### WHAT THIS TASK INVOLVES
Only text lines belong in the answer: the lines from the first one in the records through the line with "X203134398Y-82369819D01*", copied exactly.

### RECORDS FOR THIS EXERCISE
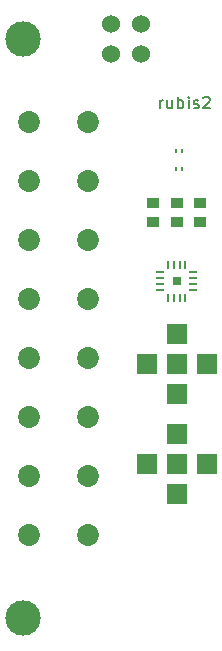
<source format=gts>
%TF.GenerationSoftware,KiCad,Pcbnew,7.0.9*%
%TF.CreationDate,2024-03-19T13:31:30+09:00*%
%TF.ProjectId,rubis2,72756269-7332-42e6-9b69-6361645f7063,rev?*%
%TF.SameCoordinates,Original*%
%TF.FileFunction,Soldermask,Top*%
%TF.FilePolarity,Negative*%
%FSLAX46Y46*%
G04 Gerber Fmt 4.6, Leading zero omitted, Abs format (unit mm)*
G04 Created by KiCad (PCBNEW 7.0.9) date 2024-03-19 13:31:30*
%MOMM*%
%LPD*%
G01*
G04 APERTURE LIST*
G04 Aperture macros list*
%AMRoundRect*
0 Rectangle with rounded corners*
0 $1 Rounding radius*
0 $2 $3 $4 $5 $6 $7 $8 $9 X,Y pos of 4 corners*
0 Add a 4 corners polygon primitive as box body*
4,1,4,$2,$3,$4,$5,$6,$7,$8,$9,$2,$3,0*
0 Add four circle primitives for the rounded corners*
1,1,$1+$1,$2,$3*
1,1,$1+$1,$4,$5*
1,1,$1+$1,$6,$7*
1,1,$1+$1,$8,$9*
0 Add four rect primitives between the rounded corners*
20,1,$1+$1,$2,$3,$4,$5,0*
20,1,$1+$1,$4,$5,$6,$7,0*
20,1,$1+$1,$6,$7,$8,$9,0*
20,1,$1+$1,$8,$9,$2,$3,0*%
G04 Aperture macros list end*
%ADD10C,0.150000*%
%ADD11C,1.854000*%
%ADD12R,1.800000X1.800000*%
%ADD13RoundRect,0.062500X0.062500X0.112500X-0.062500X0.112500X-0.062500X-0.112500X0.062500X-0.112500X0*%
%ADD14C,3.000000*%
%ADD15R,1.000000X0.950000*%
%ADD16C,1.524000*%
%ADD17RoundRect,0.060000X-0.240000X-0.060000X0.240000X-0.060000X0.240000X0.060000X-0.240000X0.060000X0*%
%ADD18RoundRect,0.060000X-0.060000X-0.240000X0.060000X-0.240000X0.060000X0.240000X-0.060000X0.240000X0*%
%ADD19R,0.800000X0.800000*%
G04 APERTURE END LIST*
D10*
X202086779Y-82369819D02*
X202086779Y-81703152D01*
X202086779Y-81893628D02*
X202134398Y-81798390D01*
X202134398Y-81798390D02*
X202182017Y-81750771D01*
X202182017Y-81750771D02*
X202277255Y-81703152D01*
X202277255Y-81703152D02*
X202372493Y-81703152D01*
X203134398Y-81703152D02*
X203134398Y-82369819D01*
X202705827Y-81703152D02*
X202705827Y-82226961D01*
X202705827Y-82226961D02*
X202753446Y-82322200D01*
X202753446Y-82322200D02*
X202848684Y-82369819D01*
X202848684Y-82369819D02*
X202991541Y-82369819D01*
X202991541Y-82369819D02*
X203086779Y-82322200D01*
X203086779Y-82322200D02*
X203134398Y-82274580D01*
X203610589Y-82369819D02*
X203610589Y-81369819D01*
X203610589Y-81750771D02*
X203705827Y-81703152D01*
X203705827Y-81703152D02*
X203896303Y-81703152D01*
X203896303Y-81703152D02*
X203991541Y-81750771D01*
X203991541Y-81750771D02*
X204039160Y-81798390D01*
X204039160Y-81798390D02*
X204086779Y-81893628D01*
X204086779Y-81893628D02*
X204086779Y-82179342D01*
X204086779Y-82179342D02*
X204039160Y-82274580D01*
X204039160Y-82274580D02*
X203991541Y-82322200D01*
X203991541Y-82322200D02*
X203896303Y-82369819D01*
X203896303Y-82369819D02*
X203705827Y-82369819D01*
X203705827Y-82369819D02*
X203610589Y-82322200D01*
X204515351Y-82369819D02*
X204515351Y-81703152D01*
X204515351Y-81369819D02*
X204467732Y-81417438D01*
X204467732Y-81417438D02*
X204515351Y-81465057D01*
X204515351Y-81465057D02*
X204562970Y-81417438D01*
X204562970Y-81417438D02*
X204515351Y-81369819D01*
X204515351Y-81369819D02*
X204515351Y-81465057D01*
X204943922Y-82322200D02*
X205039160Y-82369819D01*
X205039160Y-82369819D02*
X205229636Y-82369819D01*
X205229636Y-82369819D02*
X205324874Y-82322200D01*
X205324874Y-82322200D02*
X205372493Y-82226961D01*
X205372493Y-82226961D02*
X205372493Y-82179342D01*
X205372493Y-82179342D02*
X205324874Y-82084104D01*
X205324874Y-82084104D02*
X205229636Y-82036485D01*
X205229636Y-82036485D02*
X205086779Y-82036485D01*
X205086779Y-82036485D02*
X204991541Y-81988866D01*
X204991541Y-81988866D02*
X204943922Y-81893628D01*
X204943922Y-81893628D02*
X204943922Y-81846009D01*
X204943922Y-81846009D02*
X204991541Y-81750771D01*
X204991541Y-81750771D02*
X205086779Y-81703152D01*
X205086779Y-81703152D02*
X205229636Y-81703152D01*
X205229636Y-81703152D02*
X205324874Y-81750771D01*
X205753446Y-81465057D02*
X205801065Y-81417438D01*
X205801065Y-81417438D02*
X205896303Y-81369819D01*
X205896303Y-81369819D02*
X206134398Y-81369819D01*
X206134398Y-81369819D02*
X206229636Y-81417438D01*
X206229636Y-81417438D02*
X206277255Y-81465057D01*
X206277255Y-81465057D02*
X206324874Y-81560295D01*
X206324874Y-81560295D02*
X206324874Y-81655533D01*
X206324874Y-81655533D02*
X206277255Y-81798390D01*
X206277255Y-81798390D02*
X205705827Y-82369819D01*
X205705827Y-82369819D02*
X206324874Y-82369819D01*
D11*
%TO.C,J1*%
X196000000Y-83500000D03*
X191000000Y-83500000D03*
X196000000Y-88500000D03*
X191000000Y-88500000D03*
X196000000Y-93500000D03*
X191000000Y-93500000D03*
X196000000Y-98500000D03*
X191000000Y-98500000D03*
X196000000Y-103500000D03*
X191000000Y-103500000D03*
X196000000Y-108500000D03*
X191000000Y-108500000D03*
X196000000Y-113500000D03*
X191000000Y-113500000D03*
X196000000Y-118500000D03*
X191000000Y-118500000D03*
%TD*%
D12*
%TO.C,S2*%
X203500000Y-112500000D03*
X206040000Y-112500000D03*
X203500000Y-115040000D03*
X200960000Y-112500000D03*
X203500000Y-109960000D03*
%TD*%
D13*
%TO.C,C1*%
X204000000Y-86000000D03*
X203450000Y-86000000D03*
%TD*%
%TO.C,C2*%
X204000000Y-87500000D03*
X203450000Y-87500000D03*
%TD*%
D14*
%TO.C,REF1*%
X190500000Y-76500000D03*
%TD*%
D15*
%TO.C,R1*%
X203500000Y-90400000D03*
X203500000Y-92000000D03*
%TD*%
D16*
%TO.C,U1*%
X197910000Y-77770000D03*
X197910000Y-75230000D03*
X200450000Y-77770000D03*
X200450000Y-75230000D03*
%TD*%
D17*
%TO.C,A1*%
X202100000Y-96250000D03*
X202100000Y-96750000D03*
X202100000Y-97250000D03*
X202100000Y-97750000D03*
D18*
X202750000Y-98400000D03*
X203250000Y-98400000D03*
X203750000Y-98400000D03*
X204250000Y-98400000D03*
D17*
X204900000Y-97750000D03*
X204900000Y-97250000D03*
X204900000Y-96750000D03*
X204900000Y-96250000D03*
D18*
X204250000Y-95600000D03*
X203750000Y-95600000D03*
X203250000Y-95600000D03*
X202750000Y-95600000D03*
D19*
X203500000Y-97000000D03*
%TD*%
D15*
%TO.C,R3*%
X205500000Y-90400000D03*
X205500000Y-92000000D03*
%TD*%
%TO.C,R2*%
X201500000Y-90400000D03*
X201500000Y-92000000D03*
%TD*%
D12*
%TO.C,S1*%
X203500000Y-104000000D03*
X206040000Y-104000000D03*
X203500000Y-106540000D03*
X200960000Y-104000000D03*
X203500000Y-101460000D03*
%TD*%
D14*
%TO.C,REF2*%
X190500000Y-125500000D03*
%TD*%
M02*

</source>
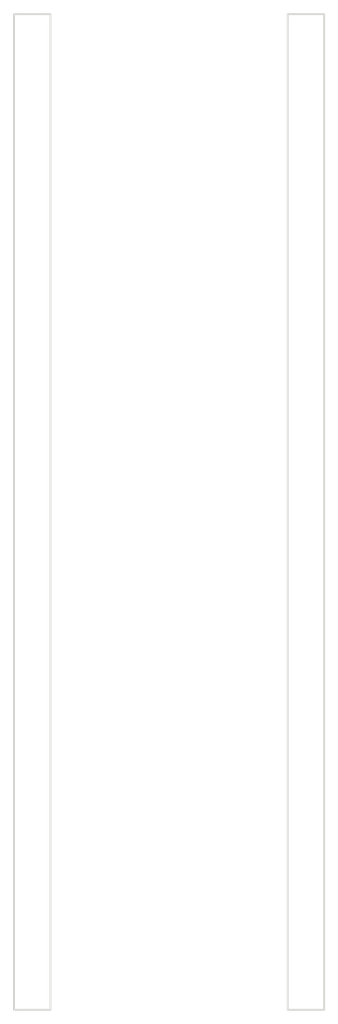
<source format=kicad_pcb>
(kicad_pcb
	(version 20241229)
	(generator "pcbnew")
	(generator_version "9.0")
	(general
		(thickness 0.1)
		(legacy_teardrops no)
	)
	(paper "A5")
	(title_block
		(title "Board 2x22 W15.24mm")
		(date "2025-09-29")
		(rev "V1")
	)
	(layers
		(0 "F.Cu" signal)
		(2 "B.Cu" signal)
		(13 "F.Paste" user)
		(15 "B.Paste" user)
		(5 "F.SilkS" user "F.Silkscreen")
		(7 "B.SilkS" user "B.Silkscreen")
		(1 "F.Mask" user)
		(3 "B.Mask" user)
		(25 "Edge.Cuts" user)
		(27 "Margin" user)
		(31 "F.CrtYd" user "F.Courtyard")
		(29 "B.CrtYd" user "B.Courtyard")
	)
	(setup
		(stackup
			(layer "F.SilkS"
				(type "Top Silk Screen")
			)
			(layer "F.Paste"
				(type "Top Solder Paste")
			)
			(layer "F.Mask"
				(type "Top Solder Mask")
				(thickness 0.01)
			)
			(layer "F.Cu"
				(type "copper")
				(thickness 0.035)
			)
			(layer "dielectric 1"
				(type "core")
				(thickness 0.01)
				(material "FR4")
				(epsilon_r 4.5)
				(loss_tangent 0.02)
			)
			(layer "B.Cu"
				(type "copper")
				(thickness 0.035)
			)
			(layer "B.Mask"
				(type "Bottom Solder Mask")
				(thickness 0.01)
			)
			(layer "B.Paste"
				(type "Bottom Solder Paste")
			)
			(layer "B.SilkS"
				(type "Bottom Silk Screen")
			)
			(copper_finish "None")
			(dielectric_constraints no)
		)
		(pad_to_mask_clearance 0)
		(allow_soldermask_bridges_in_footprints no)
		(tenting front back)
		(pcbplotparams
			(layerselection 0x00000000_00000000_55555555_5755f5ff)
			(plot_on_all_layers_selection 0x00000000_00000000_00000000_00000000)
			(disableapertmacros no)
			(usegerberextensions yes)
			(usegerberattributes yes)
			(usegerberadvancedattributes yes)
			(creategerberjobfile no)
			(dashed_line_dash_ratio 12.000000)
			(dashed_line_gap_ratio 3.000000)
			(svgprecision 4)
			(plotframeref no)
			(mode 1)
			(useauxorigin yes)
			(hpglpennumber 1)
			(hpglpenspeed 20)
			(hpglpendiameter 15.000000)
			(pdf_front_fp_property_popups yes)
			(pdf_back_fp_property_popups yes)
			(pdf_metadata yes)
			(pdf_single_document no)
			(dxfpolygonmode yes)
			(dxfimperialunits yes)
			(dxfusepcbnewfont yes)
			(psnegative no)
			(psa4output no)
			(plot_black_and_white yes)
			(sketchpadsonfab no)
			(plotpadnumbers no)
			(hidednponfab no)
			(sketchdnponfab yes)
			(crossoutdnponfab yes)
			(subtractmaskfromsilk no)
			(outputformat 1)
			(mirror no)
			(drillshape 0)
			(scaleselection 1)
			(outputdirectory "Device Decode Stage A")
		)
	)
	(net 0 "")
	(footprint "SamacSys_Parts:PinHeader_1x22_P2.54mm_Vertical" (layer "B.Cu") (at 15.24 0 180))
	(footprint "SamacSys_Parts:PinHeader_1x22_P2.54mm_Vertical" (layer "B.Cu") (at 0 0 180))
	(gr_line
		(start -1.016 54.356)
		(end -1.016 -1.016)
		(stroke
			(width 0.1)
			(type default)
		)
		(layer "Edge.Cuts")
		(uuid "2105897d-fe34-4cf2-8b40-04a21e2e75f8")
	)
	(gr_line
		(start -1.016 -1.016)
		(end 1.016 -1.016)
		(stroke
			(width 0.1)
			(type default)
		)
		(layer "Edge.Cuts")
		(uuid "2fa2f021-cea4-4ff2-919f-80c0bba0b835")
	)
	(gr_line
		(start 16.256 54.356)
		(end 14.224 54.356)
		(stroke
			(width 0.1)
			(type default)
		)
		(layer "Edge.Cuts")
		(uuid "33a25aea-1583-4d17-b147-33499023828e")
	)
	(gr_line
		(start 14.224 -1.016)
		(end 16.256 -1.016)
		(stroke
			(width 0.1)
			(type default)
		)
		(layer "Edge.Cuts")
		(uuid "429ec3bf-11f9-484a-bae3-960a679aaeb5")
	)
	(gr_line
		(start 1.016 54.356)
		(end -1.016 54.356)
		(stroke
			(width 0.1)
			(type default)
		)
		(layer "Edge.Cuts")
		(uuid "7c4a8ec1-fb67-4ab5-8cc4-abc5385c45d0")
	)
	(gr_line
		(start 1.016 -1.016)
		(end 1.016 54.356)
		(stroke
			(width 0.1)
			(type default)
		)
		(layer "Edge.Cuts")
		(uuid "80016e2b-cde0-4297-87c3-22c30fbc091e")
	)
	(gr_line
		(start 14.224 54.356)
		(end 14.224 -1.016)
		(stroke
			(width 0.1)
			(type default)
		)
		(layer "Edge.Cuts")
		(uuid "84502007-13ba-49d9-91a9-83dd4aa7f8e2")
	)
	(gr_line
		(start 16.256 -1.016)
		(end 16.256 54.356)
		(stroke
			(width 0.1)
			(type default)
		)
		(layer "Edge.Cuts")
		(uuid "b5013db0-c838-41e5-b45b-e38897743648")
	)
	(embedded_fonts no)
	(embedded_files
		(file
			(name "SchematicTemplateEmpty.kicad_wks")
			(type worksheet)
			(data |KLUv/SD7XQQAAogaGHDNA0DI0YHeJkZJEFFVxQMowuuE/g+8jIvBxWBT/2vh1FcSt5Ib9cQSzXyk
				GShwlE35w6OmzkAhcuvJ70v9T6nFnOf7yji46Wx9P3oyjmu2PmGbdgIHZg4ACTRa/dqGnlrsLtE8
				CMOXFwwgECKBfCkXiwycxMV0o0DTmt/Cqz2YeOJuYSObnQ==|
			)
			(checksum "E2C0BF1F44F75A6780C51A0DB68D5F9E")
		)
	)
)

</source>
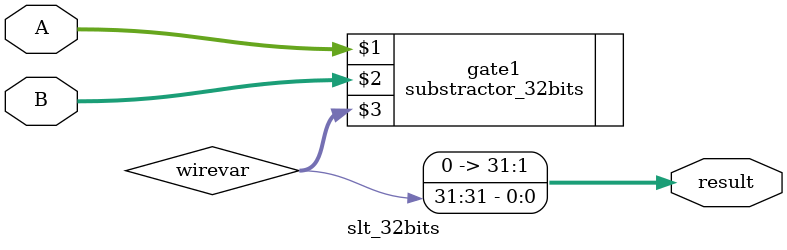
<source format=v>
module slt_32bits (input [31:0] A, input [31:0] B, output [31:0] result);

wire [31:0] wirevar;

	// generation variable to prevent repetition
	genvar i;
	// for loop for and1
	generate 
		for (i=1; i<32; i = i+1) begin: mynotgate
			not notgate(result[i], 1'b1);
		end
	endgenerate

	substractor_32bits gate1(A, B, wirevar);
	or (result[0], wirevar[31], 1'b0);

endmodule
</source>
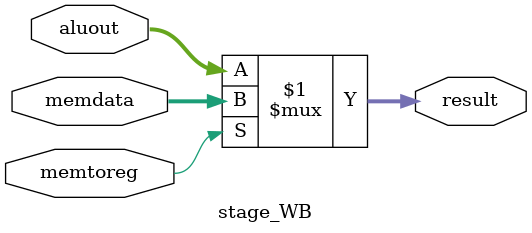
<source format=v>
module stage_WB(
    input memtoreg,
    input [31:0] aluout,
    input [31:0] memdata,
    output [31:0] result
);

    assign result = memtoreg ? memdata : aluout;

endmodule

</source>
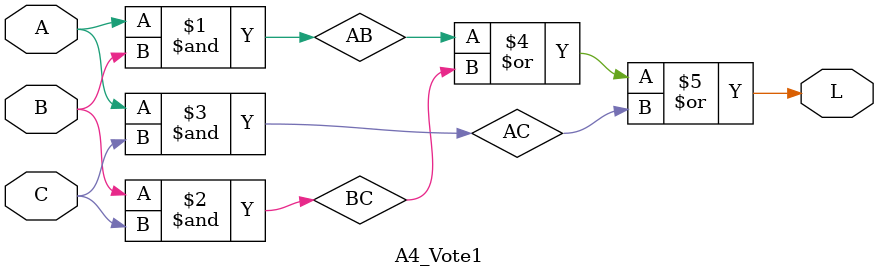
<source format=v>
module A4_Vote1			//模块名A4_Vote1,即模块的开始,方法1
(
	//输入端口
	A,B,C,
	//输出端口
	L
);

//---------------------------------------------------------------------------
//--	外部端口声明
//---------------------------------------------------------------------------
input   A;              //模块的输入端口A
input   B;              //模块的输入端口B
input   C;              //模块的输入端口C
output  L;              //模块的输出端口L

//---------------------------------------------------------------------------
//--	内部端口声明
//---------------------------------------------------------------------------
wire AB,BC,AC;          //内部信号声明AB,BC,AC
	
//---------------------------------------------------------------------------
//--	逻辑功能实现	
//---------------------------------------------------------------------------
and U1(AB,A,B);         //与门（A,B信号进入）（A与B信号即AB输出）          
and U2(BC,B,C);         //与门 同上
and U3(AC,A,C);         //与门 同上
  
or  U4(L,AB,BC,AC);     //或门 同上
     
endmodule					//模块的结束

//module A4_Vote1(A,B,C,L);//模块名A4_Vote1,即模块的开始,方法2
//
////---端口说明 ---------- 
//
//    input   A;					//模块的输入端口A
//    input   B;					//模块的输入端口B
//    input   C;					//模块的输入端口C
//    output  L;					//模块的输出端口L
//
//   wire NAB,NBC,NAC;			//内部信号声明NAB,NBC,NAC（N代表非、取反）
//      
////---功能描述（门级描述方式）---------- 
//      
//   nand U1(NAB,A,B);			//与非门（A,B信号进入）（A与B信号取非、取反即NAB输出）           
//   nand U2(NBC,B,C);			//与非门 同上
//   nand U3(NAC,A,C);			//与非门 同上
//   
//   nand U4(L,NAB,NBC,NAC);	//与非门 同上
//   
//endmodule							//模块的结束

</source>
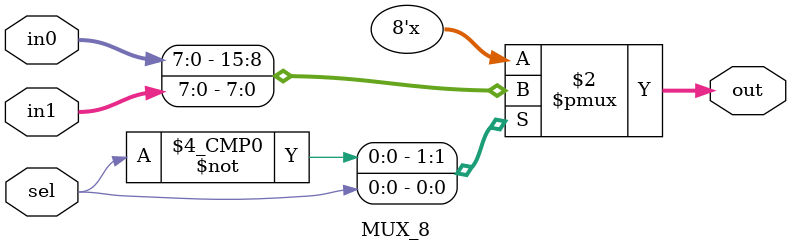
<source format=v>
module MUX_8(
	in0,
	in1,
	sel,
	out
);	

input [7:0] in0, in1;
input sel;
output reg [7:0] out;

always @(*) begin
	casex(sel)
		1'b0: out = in0;
		1'b1: out = in1;
		1'bx: out = in0;
	endcase
end
endmodule

</source>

### EXERCISE SOLUTION
<source format=gts>
%TF.GenerationSoftware,KiCad,Pcbnew,7.0.9*%
%TF.CreationDate,2024-03-19T13:31:30+09:00*%
%TF.ProjectId,rubis2,72756269-7332-42e6-9b69-6361645f7063,rev?*%
%TF.SameCoordinates,Original*%
%TF.FileFunction,Soldermask,Top*%
%TF.FilePolarity,Negative*%
%FSLAX46Y46*%
G04 Gerber Fmt 4.6, Leading zero omitted, Abs format (unit mm)*
G04 Created by KiCad (PCBNEW 7.0.9) date 2024-03-19 13:31:30*
%MOMM*%
%LPD*%
G01*
G04 APERTURE LIST*
G04 Aperture macros list*
%AMRoundRect*
0 Rectangle with rounded corners*
0 $1 Rounding radius*
0 $2 $3 $4 $5 $6 $7 $8 $9 X,Y pos of 4 corners*
0 Add a 4 corners polygon primitive as box body*
4,1,4,$2,$3,$4,$5,$6,$7,$8,$9,$2,$3,0*
0 Add four circle primitives for the rounded corners*
1,1,$1+$1,$2,$3*
1,1,$1+$1,$4,$5*
1,1,$1+$1,$6,$7*
1,1,$1+$1,$8,$9*
0 Add four rect primitives between the rounded corners*
20,1,$1+$1,$2,$3,$4,$5,0*
20,1,$1+$1,$4,$5,$6,$7,0*
20,1,$1+$1,$6,$7,$8,$9,0*
20,1,$1+$1,$8,$9,$2,$3,0*%
G04 Aperture macros list end*
%ADD10C,0.150000*%
%ADD11C,1.854000*%
%ADD12R,1.800000X1.800000*%
%ADD13RoundRect,0.062500X0.062500X0.112500X-0.062500X0.112500X-0.062500X-0.112500X0.062500X-0.112500X0*%
%ADD14C,3.000000*%
%ADD15R,1.000000X0.950000*%
%ADD16C,1.524000*%
%ADD17RoundRect,0.060000X-0.240000X-0.060000X0.240000X-0.060000X0.240000X0.060000X-0.240000X0.060000X0*%
%ADD18RoundRect,0.060000X-0.060000X-0.240000X0.060000X-0.240000X0.060000X0.240000X-0.060000X0.240000X0*%
%ADD19R,0.800000X0.800000*%
G04 APERTURE END LIST*
D10*
X202086779Y-82369819D02*
X202086779Y-81703152D01*
X202086779Y-81893628D02*
X202134398Y-81798390D01*
X202134398Y-81798390D02*
X202182017Y-81750771D01*
X202182017Y-81750771D02*
X202277255Y-81703152D01*
X202277255Y-81703152D02*
X202372493Y-81703152D01*
X203134398Y-81703152D02*
X203134398Y-82369819D01*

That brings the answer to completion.